Collected data entries

——

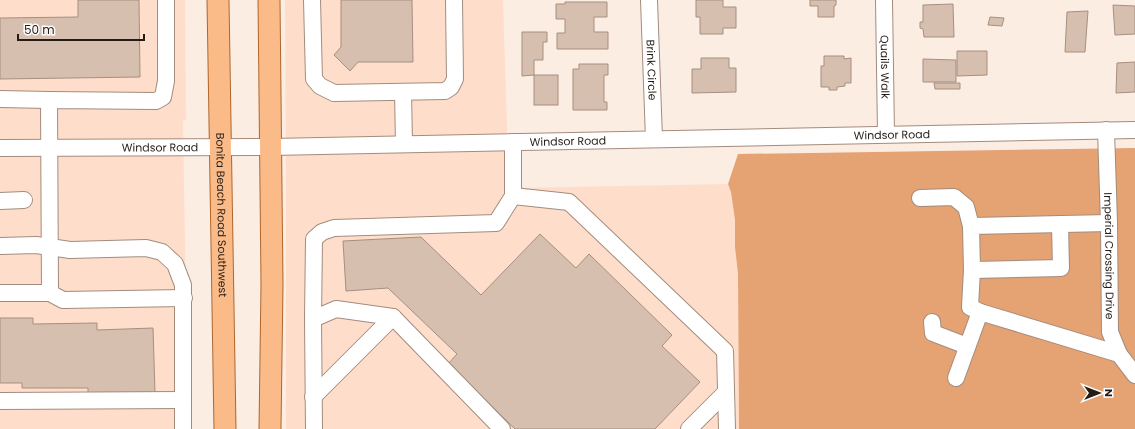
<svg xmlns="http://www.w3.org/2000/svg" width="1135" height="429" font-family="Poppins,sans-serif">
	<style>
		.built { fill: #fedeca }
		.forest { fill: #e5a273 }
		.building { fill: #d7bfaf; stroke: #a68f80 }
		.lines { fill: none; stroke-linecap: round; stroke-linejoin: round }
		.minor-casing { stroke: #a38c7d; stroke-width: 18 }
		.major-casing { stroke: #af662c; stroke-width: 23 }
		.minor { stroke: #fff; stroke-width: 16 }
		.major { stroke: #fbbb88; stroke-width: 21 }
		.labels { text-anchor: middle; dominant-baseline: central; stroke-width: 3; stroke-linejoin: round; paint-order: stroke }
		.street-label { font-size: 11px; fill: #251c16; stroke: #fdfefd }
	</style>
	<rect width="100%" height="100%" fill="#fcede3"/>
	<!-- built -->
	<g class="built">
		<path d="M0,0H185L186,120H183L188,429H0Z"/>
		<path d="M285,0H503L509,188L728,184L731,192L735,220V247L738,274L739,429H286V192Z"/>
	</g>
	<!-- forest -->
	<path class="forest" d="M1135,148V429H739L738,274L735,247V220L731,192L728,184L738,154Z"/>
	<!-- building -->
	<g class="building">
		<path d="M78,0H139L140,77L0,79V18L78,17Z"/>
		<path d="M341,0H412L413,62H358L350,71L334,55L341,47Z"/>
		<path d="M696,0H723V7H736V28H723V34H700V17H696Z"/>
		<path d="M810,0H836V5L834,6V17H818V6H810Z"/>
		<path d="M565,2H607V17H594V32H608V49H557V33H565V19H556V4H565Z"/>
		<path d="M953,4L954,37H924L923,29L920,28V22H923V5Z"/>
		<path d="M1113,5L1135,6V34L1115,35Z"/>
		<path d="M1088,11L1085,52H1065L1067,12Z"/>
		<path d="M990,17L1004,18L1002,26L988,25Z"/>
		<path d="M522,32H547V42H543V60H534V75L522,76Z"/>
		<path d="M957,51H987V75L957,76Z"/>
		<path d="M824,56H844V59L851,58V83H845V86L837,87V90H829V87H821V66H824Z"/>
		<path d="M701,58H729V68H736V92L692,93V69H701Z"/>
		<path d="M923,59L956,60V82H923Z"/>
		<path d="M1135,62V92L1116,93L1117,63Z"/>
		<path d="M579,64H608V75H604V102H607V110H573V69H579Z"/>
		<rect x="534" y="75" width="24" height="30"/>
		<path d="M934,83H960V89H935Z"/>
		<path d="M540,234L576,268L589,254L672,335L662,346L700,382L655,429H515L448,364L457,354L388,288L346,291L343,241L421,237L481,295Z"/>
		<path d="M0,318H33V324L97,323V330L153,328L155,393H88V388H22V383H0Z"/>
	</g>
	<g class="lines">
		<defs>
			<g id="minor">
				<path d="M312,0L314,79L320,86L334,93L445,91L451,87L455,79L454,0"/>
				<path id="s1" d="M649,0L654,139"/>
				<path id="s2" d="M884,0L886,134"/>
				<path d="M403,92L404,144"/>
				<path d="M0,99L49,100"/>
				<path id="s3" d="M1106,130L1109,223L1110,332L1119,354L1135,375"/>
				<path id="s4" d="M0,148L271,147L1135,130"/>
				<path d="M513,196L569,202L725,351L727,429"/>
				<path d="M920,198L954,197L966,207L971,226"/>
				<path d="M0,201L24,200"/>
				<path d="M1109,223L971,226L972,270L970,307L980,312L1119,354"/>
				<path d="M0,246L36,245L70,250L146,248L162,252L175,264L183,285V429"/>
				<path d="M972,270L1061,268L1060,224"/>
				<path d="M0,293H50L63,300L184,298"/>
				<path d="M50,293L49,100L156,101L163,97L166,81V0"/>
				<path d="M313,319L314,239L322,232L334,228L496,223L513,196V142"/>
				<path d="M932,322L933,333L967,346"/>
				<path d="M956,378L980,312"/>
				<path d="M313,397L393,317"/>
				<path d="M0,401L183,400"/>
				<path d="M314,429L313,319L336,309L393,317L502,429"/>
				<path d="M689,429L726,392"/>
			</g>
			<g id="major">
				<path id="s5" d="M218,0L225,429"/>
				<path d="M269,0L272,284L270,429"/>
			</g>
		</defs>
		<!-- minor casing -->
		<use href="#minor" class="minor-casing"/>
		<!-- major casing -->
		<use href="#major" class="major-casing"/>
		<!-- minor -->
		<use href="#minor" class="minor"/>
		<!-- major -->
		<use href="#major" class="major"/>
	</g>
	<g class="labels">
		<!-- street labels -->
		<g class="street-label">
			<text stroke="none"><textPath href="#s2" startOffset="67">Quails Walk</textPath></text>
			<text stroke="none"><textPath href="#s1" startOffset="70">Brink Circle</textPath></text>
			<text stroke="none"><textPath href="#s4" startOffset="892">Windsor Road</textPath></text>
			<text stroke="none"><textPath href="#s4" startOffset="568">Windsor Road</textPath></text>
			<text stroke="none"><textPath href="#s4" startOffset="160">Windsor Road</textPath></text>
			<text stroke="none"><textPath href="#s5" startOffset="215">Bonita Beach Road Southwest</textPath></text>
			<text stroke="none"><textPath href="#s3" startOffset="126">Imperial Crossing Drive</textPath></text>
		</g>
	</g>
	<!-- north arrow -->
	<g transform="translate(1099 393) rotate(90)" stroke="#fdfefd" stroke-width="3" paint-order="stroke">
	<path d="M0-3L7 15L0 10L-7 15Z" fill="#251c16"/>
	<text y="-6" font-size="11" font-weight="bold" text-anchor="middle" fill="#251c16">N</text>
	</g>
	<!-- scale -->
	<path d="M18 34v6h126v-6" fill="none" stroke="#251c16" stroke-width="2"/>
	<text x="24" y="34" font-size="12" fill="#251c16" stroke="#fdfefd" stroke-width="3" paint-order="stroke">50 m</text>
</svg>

——

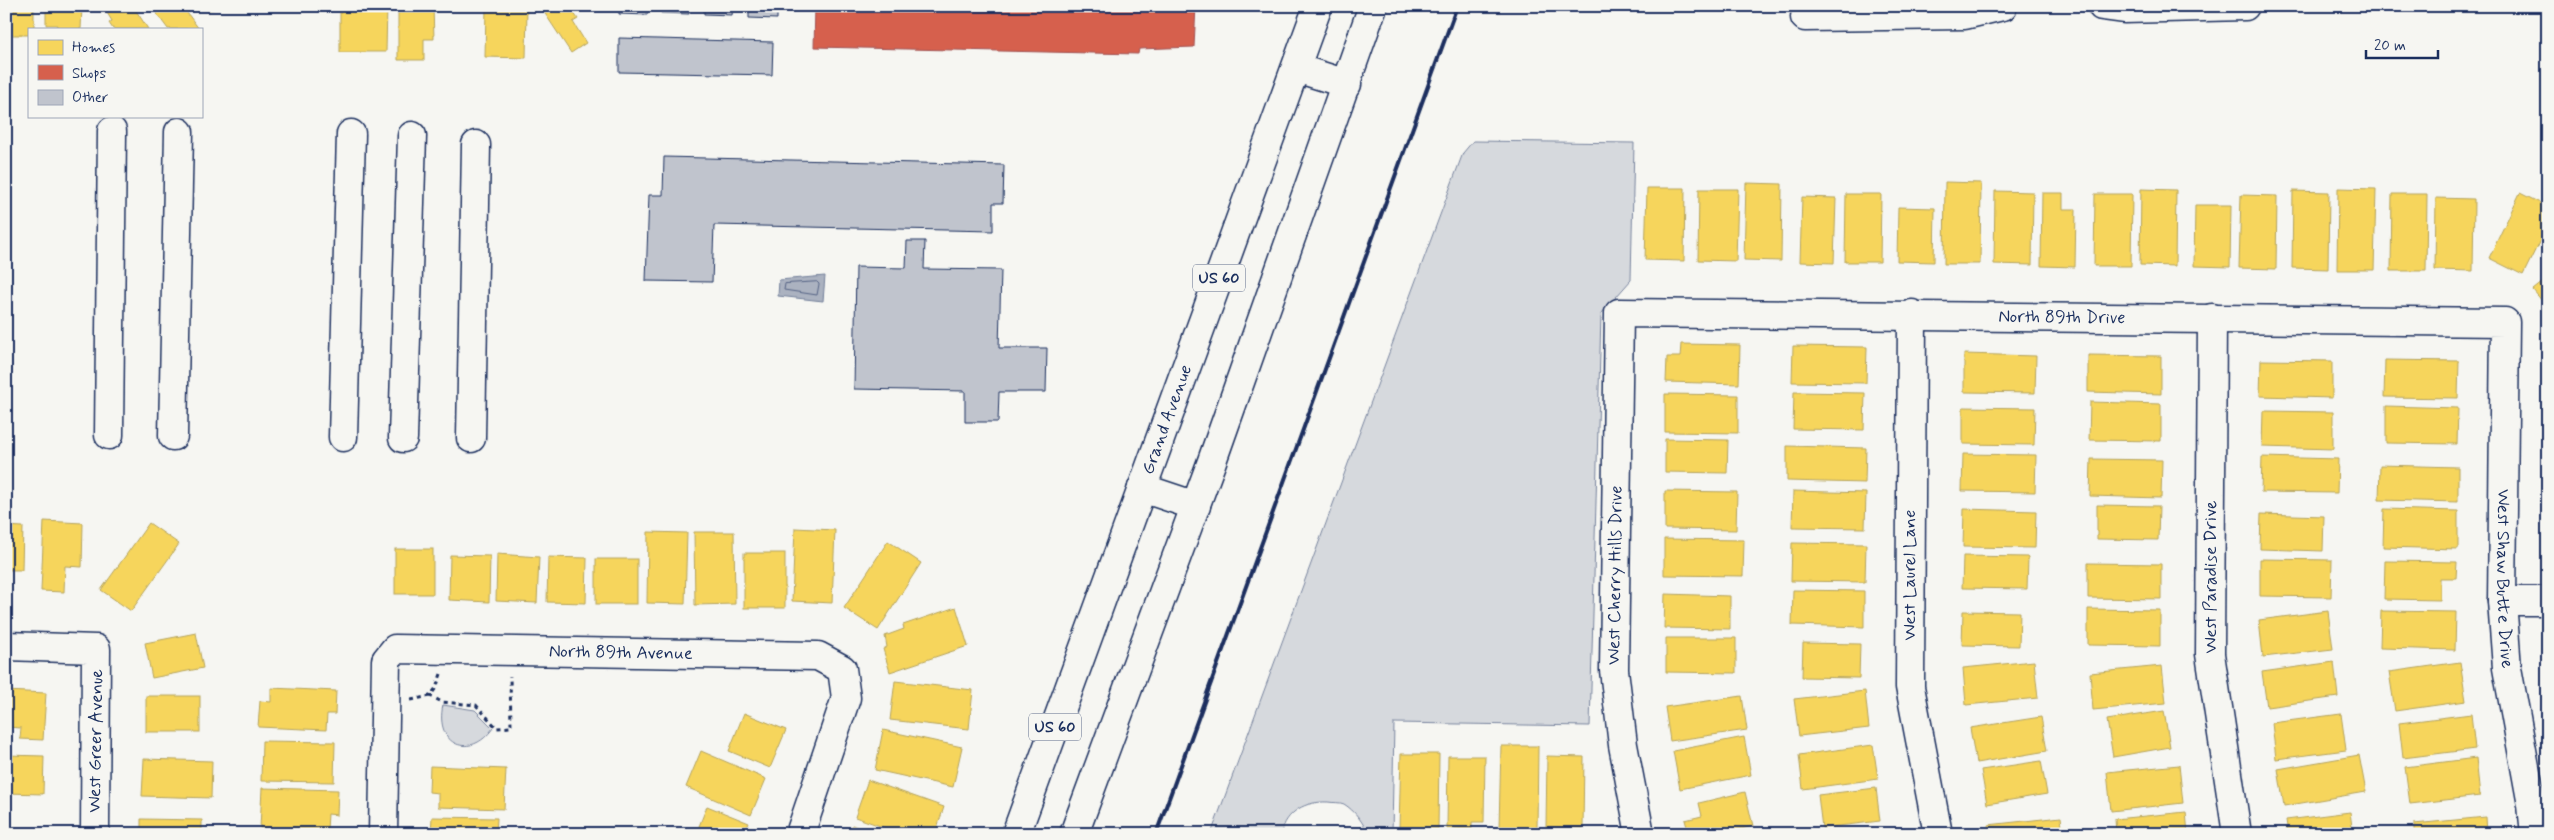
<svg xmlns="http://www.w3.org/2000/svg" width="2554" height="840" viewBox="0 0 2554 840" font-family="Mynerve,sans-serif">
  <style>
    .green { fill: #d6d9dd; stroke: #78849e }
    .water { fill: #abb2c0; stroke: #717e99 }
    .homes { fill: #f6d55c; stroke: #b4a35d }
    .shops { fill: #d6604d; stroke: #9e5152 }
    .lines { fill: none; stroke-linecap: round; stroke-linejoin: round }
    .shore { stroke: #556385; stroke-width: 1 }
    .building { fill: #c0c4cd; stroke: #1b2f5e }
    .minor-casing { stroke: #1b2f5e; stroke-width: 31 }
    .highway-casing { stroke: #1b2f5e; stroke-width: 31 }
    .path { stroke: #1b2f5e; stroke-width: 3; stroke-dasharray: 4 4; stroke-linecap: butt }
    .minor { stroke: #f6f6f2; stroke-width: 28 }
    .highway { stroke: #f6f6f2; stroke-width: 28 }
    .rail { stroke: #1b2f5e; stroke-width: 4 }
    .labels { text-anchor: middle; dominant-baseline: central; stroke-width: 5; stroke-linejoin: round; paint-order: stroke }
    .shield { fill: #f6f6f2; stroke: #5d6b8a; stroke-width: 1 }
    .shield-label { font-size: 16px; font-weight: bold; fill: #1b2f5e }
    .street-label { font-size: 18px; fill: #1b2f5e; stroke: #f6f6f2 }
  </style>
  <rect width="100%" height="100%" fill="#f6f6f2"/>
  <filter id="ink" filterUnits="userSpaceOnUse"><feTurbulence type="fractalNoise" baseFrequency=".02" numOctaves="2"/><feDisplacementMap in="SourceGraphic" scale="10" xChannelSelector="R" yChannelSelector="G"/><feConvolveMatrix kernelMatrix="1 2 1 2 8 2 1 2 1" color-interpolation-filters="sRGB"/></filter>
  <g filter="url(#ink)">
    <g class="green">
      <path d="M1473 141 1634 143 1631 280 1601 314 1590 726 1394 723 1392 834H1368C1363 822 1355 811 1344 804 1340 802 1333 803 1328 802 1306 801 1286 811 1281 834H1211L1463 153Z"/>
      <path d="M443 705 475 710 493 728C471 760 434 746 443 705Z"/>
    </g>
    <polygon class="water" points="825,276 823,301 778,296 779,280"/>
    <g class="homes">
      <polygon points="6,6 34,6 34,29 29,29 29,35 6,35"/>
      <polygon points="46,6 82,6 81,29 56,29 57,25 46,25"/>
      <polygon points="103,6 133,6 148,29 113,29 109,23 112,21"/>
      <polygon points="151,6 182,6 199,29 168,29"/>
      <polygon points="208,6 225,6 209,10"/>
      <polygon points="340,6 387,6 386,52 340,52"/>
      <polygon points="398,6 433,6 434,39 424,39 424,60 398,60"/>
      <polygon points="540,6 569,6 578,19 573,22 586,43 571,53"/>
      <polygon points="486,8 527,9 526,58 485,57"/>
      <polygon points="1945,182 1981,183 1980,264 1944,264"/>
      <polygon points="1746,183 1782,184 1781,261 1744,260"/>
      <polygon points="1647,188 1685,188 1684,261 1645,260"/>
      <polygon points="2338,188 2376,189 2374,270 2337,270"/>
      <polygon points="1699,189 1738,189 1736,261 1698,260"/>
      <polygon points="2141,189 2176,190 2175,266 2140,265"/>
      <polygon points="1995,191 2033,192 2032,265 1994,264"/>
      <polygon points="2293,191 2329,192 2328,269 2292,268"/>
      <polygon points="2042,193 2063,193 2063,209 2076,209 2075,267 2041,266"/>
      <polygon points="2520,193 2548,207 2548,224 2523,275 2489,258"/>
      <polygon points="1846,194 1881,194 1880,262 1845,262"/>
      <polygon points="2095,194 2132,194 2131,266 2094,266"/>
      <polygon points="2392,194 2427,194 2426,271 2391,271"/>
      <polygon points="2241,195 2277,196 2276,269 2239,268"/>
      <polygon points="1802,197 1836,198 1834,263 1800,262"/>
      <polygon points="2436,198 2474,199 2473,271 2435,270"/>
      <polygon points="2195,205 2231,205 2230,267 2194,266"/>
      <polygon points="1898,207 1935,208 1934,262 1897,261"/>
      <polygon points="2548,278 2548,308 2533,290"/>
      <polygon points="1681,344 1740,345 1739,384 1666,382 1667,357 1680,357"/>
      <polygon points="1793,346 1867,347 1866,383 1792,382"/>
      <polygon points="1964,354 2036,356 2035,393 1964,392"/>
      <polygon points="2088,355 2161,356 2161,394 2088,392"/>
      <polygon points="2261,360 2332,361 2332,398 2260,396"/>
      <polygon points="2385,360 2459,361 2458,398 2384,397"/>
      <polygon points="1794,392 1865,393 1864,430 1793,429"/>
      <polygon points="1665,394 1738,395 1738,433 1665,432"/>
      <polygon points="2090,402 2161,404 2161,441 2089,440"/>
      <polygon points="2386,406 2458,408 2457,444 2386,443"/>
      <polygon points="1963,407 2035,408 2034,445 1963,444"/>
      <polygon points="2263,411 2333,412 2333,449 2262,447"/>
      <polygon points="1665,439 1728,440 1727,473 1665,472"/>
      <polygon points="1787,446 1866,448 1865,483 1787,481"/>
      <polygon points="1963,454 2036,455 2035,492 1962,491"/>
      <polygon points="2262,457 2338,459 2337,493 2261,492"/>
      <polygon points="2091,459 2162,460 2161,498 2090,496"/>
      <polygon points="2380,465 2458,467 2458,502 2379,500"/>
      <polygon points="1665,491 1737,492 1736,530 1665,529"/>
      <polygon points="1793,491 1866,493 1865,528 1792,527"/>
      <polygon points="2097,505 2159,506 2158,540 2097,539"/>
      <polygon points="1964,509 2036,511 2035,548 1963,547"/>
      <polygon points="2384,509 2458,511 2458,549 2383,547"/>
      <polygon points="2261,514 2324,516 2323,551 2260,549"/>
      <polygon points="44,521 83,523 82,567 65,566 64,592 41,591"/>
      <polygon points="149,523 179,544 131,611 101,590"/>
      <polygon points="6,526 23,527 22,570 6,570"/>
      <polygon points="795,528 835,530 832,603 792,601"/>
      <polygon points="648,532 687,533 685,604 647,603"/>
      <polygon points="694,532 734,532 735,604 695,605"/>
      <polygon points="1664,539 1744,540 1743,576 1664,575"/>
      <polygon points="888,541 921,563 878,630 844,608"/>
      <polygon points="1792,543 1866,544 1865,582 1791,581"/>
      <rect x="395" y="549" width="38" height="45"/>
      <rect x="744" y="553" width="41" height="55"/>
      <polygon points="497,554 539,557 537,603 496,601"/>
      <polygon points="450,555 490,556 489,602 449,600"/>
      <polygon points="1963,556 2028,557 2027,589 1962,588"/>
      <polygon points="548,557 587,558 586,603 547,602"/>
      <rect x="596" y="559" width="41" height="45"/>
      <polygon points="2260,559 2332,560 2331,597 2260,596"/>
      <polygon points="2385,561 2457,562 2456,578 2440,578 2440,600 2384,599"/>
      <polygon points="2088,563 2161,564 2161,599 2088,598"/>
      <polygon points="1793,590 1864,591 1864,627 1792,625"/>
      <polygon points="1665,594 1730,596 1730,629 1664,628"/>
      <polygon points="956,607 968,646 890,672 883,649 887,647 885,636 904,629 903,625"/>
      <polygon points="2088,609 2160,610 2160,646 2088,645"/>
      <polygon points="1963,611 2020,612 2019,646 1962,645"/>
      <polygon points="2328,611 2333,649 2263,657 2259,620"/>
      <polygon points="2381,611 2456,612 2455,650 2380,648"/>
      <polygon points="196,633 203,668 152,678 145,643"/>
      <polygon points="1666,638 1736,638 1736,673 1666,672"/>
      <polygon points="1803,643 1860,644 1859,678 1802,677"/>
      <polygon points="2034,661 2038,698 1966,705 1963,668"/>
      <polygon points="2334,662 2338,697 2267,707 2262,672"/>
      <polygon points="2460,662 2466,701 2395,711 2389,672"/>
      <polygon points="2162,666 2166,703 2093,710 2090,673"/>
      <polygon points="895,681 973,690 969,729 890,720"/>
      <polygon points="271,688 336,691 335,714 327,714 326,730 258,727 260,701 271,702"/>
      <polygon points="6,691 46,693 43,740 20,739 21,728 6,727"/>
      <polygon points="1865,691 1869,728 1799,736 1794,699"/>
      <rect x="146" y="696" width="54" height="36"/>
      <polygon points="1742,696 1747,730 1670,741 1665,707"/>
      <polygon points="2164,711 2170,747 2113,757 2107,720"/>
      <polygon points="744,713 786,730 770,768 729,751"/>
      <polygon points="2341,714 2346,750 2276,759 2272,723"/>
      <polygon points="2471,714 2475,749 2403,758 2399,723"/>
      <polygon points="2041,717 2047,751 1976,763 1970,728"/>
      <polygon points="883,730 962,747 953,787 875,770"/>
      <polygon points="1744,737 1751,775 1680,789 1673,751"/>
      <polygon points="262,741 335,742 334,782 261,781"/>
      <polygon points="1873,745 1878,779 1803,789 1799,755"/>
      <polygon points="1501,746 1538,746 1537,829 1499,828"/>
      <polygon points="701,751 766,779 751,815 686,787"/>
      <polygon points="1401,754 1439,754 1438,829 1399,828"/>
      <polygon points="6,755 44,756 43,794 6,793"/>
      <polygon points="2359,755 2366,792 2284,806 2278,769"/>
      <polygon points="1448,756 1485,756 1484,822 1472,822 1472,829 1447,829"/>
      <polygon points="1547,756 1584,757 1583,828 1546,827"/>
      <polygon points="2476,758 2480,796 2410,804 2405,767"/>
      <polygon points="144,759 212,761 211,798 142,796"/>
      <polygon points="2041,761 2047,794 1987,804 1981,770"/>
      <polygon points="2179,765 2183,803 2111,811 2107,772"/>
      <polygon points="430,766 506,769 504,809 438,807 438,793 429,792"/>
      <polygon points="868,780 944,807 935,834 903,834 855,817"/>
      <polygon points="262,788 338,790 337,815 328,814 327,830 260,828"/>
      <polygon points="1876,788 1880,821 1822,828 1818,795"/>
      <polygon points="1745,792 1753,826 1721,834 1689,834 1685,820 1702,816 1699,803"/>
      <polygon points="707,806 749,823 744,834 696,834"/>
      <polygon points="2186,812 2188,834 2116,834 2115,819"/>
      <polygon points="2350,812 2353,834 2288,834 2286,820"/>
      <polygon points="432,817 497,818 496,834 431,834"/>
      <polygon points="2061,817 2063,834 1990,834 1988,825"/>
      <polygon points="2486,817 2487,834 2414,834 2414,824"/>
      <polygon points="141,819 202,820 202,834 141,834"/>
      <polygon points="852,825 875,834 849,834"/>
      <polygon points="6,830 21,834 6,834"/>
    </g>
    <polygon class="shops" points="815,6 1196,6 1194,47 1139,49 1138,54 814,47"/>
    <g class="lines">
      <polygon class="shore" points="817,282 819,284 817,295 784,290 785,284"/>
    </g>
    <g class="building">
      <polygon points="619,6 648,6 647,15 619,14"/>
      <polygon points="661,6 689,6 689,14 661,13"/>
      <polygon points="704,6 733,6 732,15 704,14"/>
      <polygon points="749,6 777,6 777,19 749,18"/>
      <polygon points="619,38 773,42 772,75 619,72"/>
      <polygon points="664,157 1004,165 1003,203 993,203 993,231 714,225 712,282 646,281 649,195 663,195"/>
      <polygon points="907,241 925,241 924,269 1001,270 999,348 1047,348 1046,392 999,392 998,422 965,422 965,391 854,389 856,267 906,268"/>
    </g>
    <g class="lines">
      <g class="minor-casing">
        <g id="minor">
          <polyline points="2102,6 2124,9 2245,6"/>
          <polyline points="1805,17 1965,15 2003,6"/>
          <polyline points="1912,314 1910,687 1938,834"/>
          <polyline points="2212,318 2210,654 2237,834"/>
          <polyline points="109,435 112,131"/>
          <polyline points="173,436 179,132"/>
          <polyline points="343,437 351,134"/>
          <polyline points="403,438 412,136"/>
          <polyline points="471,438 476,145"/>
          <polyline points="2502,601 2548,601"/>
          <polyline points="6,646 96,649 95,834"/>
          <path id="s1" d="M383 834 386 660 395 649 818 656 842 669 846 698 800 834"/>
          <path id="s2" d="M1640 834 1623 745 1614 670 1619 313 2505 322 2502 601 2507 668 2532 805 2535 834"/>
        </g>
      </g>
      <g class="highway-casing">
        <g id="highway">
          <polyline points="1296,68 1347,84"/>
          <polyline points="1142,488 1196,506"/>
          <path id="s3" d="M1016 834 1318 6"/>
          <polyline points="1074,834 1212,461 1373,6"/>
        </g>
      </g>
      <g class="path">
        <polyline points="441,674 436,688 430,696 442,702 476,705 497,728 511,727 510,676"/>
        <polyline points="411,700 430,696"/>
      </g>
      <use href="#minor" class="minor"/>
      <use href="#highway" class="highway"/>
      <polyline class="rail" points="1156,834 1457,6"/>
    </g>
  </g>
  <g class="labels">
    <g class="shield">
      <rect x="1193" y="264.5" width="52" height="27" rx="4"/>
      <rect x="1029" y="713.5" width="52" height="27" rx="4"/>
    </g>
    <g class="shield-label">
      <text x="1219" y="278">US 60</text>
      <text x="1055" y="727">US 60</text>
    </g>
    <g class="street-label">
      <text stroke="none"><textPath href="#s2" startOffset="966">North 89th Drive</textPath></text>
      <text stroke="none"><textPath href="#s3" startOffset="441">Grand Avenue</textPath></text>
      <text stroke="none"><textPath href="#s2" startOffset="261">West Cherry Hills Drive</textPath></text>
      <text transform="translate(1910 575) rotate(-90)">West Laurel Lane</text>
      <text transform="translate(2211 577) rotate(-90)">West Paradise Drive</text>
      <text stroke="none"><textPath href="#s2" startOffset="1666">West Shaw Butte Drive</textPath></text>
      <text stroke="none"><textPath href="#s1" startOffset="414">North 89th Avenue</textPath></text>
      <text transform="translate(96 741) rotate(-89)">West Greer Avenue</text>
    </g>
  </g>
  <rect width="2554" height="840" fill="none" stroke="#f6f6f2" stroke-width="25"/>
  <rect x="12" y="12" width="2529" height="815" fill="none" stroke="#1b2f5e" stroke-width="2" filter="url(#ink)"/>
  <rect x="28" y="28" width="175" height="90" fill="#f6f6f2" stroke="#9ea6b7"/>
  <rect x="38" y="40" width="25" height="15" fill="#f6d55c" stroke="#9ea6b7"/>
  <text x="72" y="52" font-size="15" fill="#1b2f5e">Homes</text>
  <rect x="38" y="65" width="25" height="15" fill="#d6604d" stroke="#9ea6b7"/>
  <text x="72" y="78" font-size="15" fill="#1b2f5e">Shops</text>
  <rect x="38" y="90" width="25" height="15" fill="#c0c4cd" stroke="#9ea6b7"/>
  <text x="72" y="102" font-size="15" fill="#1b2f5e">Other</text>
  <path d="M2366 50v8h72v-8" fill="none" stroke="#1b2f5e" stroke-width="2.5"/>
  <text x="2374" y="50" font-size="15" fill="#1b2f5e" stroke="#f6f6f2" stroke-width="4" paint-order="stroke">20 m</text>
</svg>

——

**What the task asks:** From the records above, copy out the line with "#556385; stroke-width: 1", the line with "#1b2f5e; stroke-width: 3;", and every line between them, word for word.

**Solution:**
    .shore { stroke: #556385; stroke-width: 1 }
    .building { fill: #c0c4cd; stroke: #1b2f5e }
    .minor-casing { stroke: #1b2f5e; stroke-width: 31 }
    .highway-casing { stroke: #1b2f5e; stroke-width: 31 }
    .path { stroke: #1b2f5e; stroke-width: 3; stroke-dasharray: 4 4; stroke-linecap: butt }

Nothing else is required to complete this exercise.